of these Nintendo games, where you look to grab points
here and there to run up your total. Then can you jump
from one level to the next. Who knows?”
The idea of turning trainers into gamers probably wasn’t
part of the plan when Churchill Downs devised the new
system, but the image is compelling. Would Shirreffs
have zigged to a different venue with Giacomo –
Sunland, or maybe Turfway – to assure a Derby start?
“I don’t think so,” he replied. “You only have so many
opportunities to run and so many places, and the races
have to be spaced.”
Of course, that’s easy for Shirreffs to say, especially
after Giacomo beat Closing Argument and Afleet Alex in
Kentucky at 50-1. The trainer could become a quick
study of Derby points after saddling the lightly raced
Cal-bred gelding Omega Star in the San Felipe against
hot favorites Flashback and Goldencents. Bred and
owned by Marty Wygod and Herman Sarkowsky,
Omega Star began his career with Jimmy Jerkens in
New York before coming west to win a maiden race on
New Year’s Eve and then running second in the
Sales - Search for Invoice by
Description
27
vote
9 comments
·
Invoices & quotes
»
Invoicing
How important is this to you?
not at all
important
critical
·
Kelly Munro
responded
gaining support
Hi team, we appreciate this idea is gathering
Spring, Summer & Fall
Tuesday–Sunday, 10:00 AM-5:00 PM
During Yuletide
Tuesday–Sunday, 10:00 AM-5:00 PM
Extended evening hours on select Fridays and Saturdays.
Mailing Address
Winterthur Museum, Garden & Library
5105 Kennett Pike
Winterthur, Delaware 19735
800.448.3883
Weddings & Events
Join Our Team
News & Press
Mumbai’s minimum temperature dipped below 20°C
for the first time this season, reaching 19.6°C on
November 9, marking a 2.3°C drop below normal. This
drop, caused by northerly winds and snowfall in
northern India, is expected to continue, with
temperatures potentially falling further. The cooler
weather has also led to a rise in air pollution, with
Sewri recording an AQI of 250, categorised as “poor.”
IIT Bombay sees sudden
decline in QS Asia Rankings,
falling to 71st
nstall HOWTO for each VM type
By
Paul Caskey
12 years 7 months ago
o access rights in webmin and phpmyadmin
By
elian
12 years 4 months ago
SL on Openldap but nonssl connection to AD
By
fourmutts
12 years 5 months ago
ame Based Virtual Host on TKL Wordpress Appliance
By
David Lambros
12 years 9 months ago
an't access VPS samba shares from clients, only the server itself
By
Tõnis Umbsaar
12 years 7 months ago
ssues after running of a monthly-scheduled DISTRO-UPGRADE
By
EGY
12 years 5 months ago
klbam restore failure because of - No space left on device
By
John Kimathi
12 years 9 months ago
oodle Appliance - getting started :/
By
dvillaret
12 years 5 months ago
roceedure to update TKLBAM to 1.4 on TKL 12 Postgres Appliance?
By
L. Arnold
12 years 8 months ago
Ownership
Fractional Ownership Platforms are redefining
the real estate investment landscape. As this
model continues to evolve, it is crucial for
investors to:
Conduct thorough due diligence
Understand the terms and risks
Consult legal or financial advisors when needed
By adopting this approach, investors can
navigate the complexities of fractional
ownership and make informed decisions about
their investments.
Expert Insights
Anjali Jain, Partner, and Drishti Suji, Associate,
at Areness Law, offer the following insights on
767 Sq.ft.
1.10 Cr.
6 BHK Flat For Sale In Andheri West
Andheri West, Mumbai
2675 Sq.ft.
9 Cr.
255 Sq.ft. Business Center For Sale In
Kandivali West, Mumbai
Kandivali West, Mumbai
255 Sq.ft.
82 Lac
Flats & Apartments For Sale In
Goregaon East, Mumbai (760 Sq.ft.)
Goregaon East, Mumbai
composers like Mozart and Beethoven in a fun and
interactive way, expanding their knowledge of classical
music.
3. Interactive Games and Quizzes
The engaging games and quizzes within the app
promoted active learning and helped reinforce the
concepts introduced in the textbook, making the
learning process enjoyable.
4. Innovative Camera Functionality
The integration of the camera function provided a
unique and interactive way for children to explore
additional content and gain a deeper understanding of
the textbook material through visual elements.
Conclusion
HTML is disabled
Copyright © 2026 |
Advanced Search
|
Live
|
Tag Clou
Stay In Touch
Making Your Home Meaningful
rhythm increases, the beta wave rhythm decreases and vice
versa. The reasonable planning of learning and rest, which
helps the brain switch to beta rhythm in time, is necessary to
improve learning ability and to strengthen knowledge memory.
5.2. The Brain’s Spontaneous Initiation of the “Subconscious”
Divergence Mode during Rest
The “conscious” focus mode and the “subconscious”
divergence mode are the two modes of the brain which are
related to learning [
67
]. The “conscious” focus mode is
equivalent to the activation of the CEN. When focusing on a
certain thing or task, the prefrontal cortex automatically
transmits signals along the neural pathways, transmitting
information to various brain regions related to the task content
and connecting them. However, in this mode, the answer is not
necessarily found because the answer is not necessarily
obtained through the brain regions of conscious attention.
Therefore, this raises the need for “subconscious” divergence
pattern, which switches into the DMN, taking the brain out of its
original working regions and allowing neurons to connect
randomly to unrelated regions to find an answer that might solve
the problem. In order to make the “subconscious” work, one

____

### BRIEF
Identify the lines of the entries containing the string "that". Copy each such line.

### SOLUTION TO THE PROBLEM
Of course, that’s easy for Shirreffs to say, especially
randomly to unrelated regions to find an answer that might solve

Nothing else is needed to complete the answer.